The influence of Leonardo is most evident here in the scene of Christ Washing Peter’s Feet. The interior setting, with its walls and coffered ceiling rendered using central perspective, immediately brings to mind Leonardo’s Last Supper. Here, as there, the vanishing point lies just adjacent to Christ’s head, and the eye is therefore led down his left arm and towards the basin of water on the floor.

The initial depicting the Birth of the Virgin is of particular interest for showing signs of a radical change of composition during its creation. Among several obvious adjustments, the present large figure of a nurse holding the swaddled baby is painted over the bed, while the faint outline of a figure (looking down towards St Anne and perhaps holding a baby) is visible behind the bed, as is that of a sideboard on which lies a dish or bowl. These changes are especially interesting when our initial is compared with another by Master B.F. now in the Kupferstichkabinett in Berlin. There, in a remarkably similar composition used to depict the Birth of John the Baptist, a servant (holding a tray) and a sideboard are positioned behind the bed of St Elisabeth (Min. 4214; see B. Alai, Le miniature italiane del Kupferstichkabinett di Berlino, 2019, p. 302, no. 91); as if to avoid any possible confusion with the present initial, the Berlin initial is labelled ‘S. HELISABETH’ in the space above the saint’s bed.

The initials are framed together in a striking Italian Renaissance-style frame made for their former owner Sir George Holford in the early twentieth century. As far as we are aware, aside from the present initials only those by Master B.F. now at Birmingham City Art Museum are still preserved in Holford’s frames.

Provenance:
1. The Olivetan monastery of Santi Angelo e Niccolò on Villanova Sillaro at Lodi, near Milan.

2. Almost certainly the Abbate turned art dealer Luigi Celotti (1759–1843), although not among the cuttings by Master B.F. in the Christie’s sale of Celotti miniatures of 26 May 1825.
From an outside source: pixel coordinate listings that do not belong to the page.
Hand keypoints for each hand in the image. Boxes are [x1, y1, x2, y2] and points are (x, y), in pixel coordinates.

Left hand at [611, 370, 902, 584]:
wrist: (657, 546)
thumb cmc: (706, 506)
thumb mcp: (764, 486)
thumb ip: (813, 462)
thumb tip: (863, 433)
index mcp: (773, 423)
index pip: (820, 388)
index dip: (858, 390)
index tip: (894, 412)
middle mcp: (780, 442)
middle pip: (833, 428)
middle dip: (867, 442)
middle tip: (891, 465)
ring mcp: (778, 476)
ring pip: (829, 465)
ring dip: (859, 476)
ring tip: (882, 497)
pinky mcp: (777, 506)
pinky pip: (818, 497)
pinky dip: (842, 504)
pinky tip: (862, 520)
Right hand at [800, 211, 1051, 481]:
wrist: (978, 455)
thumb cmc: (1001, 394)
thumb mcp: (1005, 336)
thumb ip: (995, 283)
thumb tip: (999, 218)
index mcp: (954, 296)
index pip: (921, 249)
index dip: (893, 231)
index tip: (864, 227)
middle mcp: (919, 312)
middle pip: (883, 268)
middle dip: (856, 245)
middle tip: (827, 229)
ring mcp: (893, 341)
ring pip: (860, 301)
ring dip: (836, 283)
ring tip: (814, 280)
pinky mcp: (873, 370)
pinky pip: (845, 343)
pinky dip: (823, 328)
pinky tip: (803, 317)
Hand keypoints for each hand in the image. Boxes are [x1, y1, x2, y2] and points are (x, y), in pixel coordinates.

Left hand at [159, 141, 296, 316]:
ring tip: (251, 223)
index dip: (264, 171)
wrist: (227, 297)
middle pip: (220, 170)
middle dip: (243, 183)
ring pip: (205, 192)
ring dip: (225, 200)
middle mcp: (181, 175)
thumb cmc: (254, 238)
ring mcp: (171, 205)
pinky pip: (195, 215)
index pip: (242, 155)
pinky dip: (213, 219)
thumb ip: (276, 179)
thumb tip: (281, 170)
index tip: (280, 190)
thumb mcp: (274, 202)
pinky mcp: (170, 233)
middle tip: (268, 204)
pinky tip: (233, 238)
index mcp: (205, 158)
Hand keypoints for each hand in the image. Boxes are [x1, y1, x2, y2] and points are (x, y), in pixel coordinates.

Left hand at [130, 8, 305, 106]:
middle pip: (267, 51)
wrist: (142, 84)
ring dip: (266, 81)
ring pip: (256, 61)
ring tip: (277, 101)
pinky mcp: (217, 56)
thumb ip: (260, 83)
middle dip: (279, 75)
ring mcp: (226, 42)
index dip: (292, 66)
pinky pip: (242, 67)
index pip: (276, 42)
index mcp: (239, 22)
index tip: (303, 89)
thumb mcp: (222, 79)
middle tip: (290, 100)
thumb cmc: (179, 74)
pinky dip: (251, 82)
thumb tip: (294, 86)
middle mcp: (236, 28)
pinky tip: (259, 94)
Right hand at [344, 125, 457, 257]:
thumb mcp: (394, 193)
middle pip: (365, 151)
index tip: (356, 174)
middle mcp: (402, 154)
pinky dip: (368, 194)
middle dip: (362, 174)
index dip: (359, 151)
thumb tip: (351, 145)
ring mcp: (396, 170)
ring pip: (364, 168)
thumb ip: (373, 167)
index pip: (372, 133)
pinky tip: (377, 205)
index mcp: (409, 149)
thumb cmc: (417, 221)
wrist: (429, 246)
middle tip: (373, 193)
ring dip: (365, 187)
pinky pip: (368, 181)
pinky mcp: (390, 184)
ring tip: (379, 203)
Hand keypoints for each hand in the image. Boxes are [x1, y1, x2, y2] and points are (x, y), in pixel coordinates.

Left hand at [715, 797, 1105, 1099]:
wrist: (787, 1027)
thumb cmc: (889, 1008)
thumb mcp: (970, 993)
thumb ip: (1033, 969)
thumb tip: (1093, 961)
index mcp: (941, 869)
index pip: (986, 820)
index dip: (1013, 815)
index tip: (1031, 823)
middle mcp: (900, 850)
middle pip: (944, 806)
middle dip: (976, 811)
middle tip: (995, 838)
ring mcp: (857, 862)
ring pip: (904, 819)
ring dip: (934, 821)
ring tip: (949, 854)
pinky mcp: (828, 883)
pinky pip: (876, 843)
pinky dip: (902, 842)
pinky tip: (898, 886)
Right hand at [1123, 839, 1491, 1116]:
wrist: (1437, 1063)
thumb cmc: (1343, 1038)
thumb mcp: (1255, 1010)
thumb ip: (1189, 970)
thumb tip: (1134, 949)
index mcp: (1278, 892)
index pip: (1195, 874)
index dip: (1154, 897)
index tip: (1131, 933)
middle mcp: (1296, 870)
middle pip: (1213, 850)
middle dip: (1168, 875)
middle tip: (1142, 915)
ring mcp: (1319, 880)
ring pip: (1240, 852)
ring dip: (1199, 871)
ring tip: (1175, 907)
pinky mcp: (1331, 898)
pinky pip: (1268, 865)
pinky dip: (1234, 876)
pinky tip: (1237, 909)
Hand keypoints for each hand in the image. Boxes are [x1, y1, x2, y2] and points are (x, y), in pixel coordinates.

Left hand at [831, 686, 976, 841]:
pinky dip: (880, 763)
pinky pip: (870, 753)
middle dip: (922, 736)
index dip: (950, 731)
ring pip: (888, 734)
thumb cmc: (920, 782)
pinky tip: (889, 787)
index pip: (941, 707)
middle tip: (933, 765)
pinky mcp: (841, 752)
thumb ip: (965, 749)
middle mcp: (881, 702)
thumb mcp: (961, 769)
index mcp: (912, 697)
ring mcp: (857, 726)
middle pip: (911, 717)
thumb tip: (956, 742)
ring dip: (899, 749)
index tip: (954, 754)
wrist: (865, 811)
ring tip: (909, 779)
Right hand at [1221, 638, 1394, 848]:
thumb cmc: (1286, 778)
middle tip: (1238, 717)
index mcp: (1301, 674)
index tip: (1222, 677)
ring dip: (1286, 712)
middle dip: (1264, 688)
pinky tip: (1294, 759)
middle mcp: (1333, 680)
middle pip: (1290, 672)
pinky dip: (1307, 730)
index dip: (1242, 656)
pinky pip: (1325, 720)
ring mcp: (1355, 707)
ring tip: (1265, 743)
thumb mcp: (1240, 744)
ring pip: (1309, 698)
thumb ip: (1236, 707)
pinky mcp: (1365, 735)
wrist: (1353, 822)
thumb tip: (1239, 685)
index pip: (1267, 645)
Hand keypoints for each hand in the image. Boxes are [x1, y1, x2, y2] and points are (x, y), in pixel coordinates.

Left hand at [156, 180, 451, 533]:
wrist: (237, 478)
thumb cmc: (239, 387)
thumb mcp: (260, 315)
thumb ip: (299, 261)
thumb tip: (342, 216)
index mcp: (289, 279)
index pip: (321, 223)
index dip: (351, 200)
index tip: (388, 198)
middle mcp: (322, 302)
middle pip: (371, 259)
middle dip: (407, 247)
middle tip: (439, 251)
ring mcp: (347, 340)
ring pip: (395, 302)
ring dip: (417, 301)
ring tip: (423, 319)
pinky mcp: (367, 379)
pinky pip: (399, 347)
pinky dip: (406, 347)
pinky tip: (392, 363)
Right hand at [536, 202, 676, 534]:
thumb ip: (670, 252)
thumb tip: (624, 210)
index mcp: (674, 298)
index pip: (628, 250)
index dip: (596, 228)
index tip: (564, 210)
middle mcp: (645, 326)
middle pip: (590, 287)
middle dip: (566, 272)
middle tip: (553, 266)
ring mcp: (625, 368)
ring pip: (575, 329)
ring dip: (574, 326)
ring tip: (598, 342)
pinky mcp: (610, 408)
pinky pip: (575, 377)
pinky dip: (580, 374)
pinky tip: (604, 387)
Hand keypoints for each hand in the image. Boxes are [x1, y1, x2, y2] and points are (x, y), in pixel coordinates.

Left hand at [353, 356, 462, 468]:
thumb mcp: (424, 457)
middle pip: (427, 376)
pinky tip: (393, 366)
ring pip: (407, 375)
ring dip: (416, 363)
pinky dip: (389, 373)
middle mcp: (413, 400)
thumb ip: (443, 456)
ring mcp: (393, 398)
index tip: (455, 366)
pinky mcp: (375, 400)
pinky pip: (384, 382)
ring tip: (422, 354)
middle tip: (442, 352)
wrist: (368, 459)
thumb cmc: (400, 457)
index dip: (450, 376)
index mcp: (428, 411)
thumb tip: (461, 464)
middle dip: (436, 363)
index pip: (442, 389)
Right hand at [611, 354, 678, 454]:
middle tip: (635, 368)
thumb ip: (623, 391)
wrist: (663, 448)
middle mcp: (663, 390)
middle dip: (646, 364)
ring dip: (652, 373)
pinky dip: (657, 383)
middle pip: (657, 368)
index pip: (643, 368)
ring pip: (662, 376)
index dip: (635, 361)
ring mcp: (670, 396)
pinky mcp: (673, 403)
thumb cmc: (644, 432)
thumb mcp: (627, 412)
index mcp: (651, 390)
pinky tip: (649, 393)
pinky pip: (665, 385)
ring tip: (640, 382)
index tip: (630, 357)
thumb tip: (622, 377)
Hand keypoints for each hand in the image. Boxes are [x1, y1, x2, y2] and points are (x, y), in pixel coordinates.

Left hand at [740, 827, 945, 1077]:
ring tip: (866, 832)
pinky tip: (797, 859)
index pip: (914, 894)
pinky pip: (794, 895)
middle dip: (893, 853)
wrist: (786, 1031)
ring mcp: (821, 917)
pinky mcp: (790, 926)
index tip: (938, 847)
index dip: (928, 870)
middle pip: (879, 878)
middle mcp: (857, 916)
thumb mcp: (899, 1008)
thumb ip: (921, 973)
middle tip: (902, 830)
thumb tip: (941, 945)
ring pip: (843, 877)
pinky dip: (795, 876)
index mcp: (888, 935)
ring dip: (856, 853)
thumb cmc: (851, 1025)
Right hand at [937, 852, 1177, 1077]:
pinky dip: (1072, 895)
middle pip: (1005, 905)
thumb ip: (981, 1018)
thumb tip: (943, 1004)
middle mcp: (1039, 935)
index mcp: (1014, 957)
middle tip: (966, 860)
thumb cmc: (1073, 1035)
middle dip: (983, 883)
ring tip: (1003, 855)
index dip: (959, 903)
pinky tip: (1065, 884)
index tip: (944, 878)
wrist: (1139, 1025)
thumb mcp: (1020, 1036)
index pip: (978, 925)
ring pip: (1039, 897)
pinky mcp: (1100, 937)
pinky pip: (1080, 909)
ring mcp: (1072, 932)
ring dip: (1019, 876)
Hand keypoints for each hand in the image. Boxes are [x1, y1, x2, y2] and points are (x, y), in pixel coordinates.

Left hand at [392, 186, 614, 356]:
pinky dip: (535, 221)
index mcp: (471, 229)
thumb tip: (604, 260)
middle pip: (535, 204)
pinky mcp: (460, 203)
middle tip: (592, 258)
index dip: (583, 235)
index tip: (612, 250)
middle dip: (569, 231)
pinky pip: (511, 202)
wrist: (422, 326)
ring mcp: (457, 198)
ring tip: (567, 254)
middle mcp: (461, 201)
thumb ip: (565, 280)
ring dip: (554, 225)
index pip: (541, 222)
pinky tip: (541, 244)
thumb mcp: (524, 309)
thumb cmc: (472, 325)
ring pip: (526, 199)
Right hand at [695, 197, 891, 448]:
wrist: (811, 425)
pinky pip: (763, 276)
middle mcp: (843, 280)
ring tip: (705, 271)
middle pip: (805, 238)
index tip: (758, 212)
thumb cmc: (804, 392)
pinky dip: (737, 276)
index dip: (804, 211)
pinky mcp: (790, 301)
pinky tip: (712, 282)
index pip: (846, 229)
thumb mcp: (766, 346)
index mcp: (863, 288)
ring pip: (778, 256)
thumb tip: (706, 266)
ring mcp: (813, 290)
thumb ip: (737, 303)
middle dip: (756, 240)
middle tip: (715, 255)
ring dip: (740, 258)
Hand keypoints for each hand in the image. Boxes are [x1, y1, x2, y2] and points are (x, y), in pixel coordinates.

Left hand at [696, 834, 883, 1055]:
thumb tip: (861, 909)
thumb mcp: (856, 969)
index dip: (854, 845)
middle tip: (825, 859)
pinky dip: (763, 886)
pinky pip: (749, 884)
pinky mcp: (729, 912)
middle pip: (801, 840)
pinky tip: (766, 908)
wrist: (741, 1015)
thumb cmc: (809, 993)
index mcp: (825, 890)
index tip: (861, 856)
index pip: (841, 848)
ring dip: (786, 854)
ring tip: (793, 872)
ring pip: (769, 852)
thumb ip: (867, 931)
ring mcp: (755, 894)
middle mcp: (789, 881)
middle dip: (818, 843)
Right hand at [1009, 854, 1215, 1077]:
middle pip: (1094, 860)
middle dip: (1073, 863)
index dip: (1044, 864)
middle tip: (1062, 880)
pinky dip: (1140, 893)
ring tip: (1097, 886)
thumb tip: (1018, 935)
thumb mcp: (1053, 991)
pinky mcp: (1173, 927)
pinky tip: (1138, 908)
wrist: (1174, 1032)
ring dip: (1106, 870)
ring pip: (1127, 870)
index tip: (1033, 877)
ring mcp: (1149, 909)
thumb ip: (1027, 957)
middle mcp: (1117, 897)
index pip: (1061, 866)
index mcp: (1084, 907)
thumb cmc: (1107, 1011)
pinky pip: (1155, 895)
3. William Young Ottley (1771–1836); sale, Sotheby, 11 May 1838, apparently lots 79 (iii), 92 (ii), and 101 (i; one of two initials in the lot).

4. Robert Stayner Holford (1808–1892), art and plant collector and reputedly the richest commoner in England. ‘Holford began to collect works of art in 1839 and became one of the most distinguished collectors of his time, with an enthusiasm for the Italian Renaissance. The diarist A.N.L. Munby described him as “a collector with an eye for quality and the means to indulge it without stint”. No doubt in tribute to the superb quality of his illuminated manuscripts and early printed books, he referred to Holford as the “Ideal Connoisseur”’ (ODNB).

5. Sir George Holford (1860–1926); sale, Sotheby, ‘The Holford Library. Part I. Catalogue of the magnificent series of illuminations on vellum’, 12 July 1927, lot 33, bought by the collector, dealer, and forger Felix Joubert (1872–1953).

6. Sotheby, ‘Fine Western and Oriental Manuscripts and Miniatures’, 7 December 1953, lot 22 (‘the property of a lady of title’), where bought by the dealer Francis Edwards (against Maggs).

7. John Percival Love (1896–1974), Chairman of Francis Edwards; thence by descent.

References:
See G.M. Canova, Miniature dell’Italia settentrionale nella Fondazione Giorgio Cini, 1978; M. Carminati, Codici miniate del Maestro B.F. a Casorate Primo, 1995; A. de Floriani in F. Todini, ed., Museo Civico Amedeo Lia. Miniature, 1996, pp. 92-4, no. 18; P.L. Mulas in Enluminures italiennes. Chefs-d’oeuvre du Musée Condé, 2000, pp. 59-60, no. 15; J. R. Tannis, ed., Leaves of Gold. Manuscript illuminations from Philadelphia collections, 2001, pp. 179-81, no. 62; and P. Palladino, Treasures of a lost Art (2003), pp. 142-3, no. 70.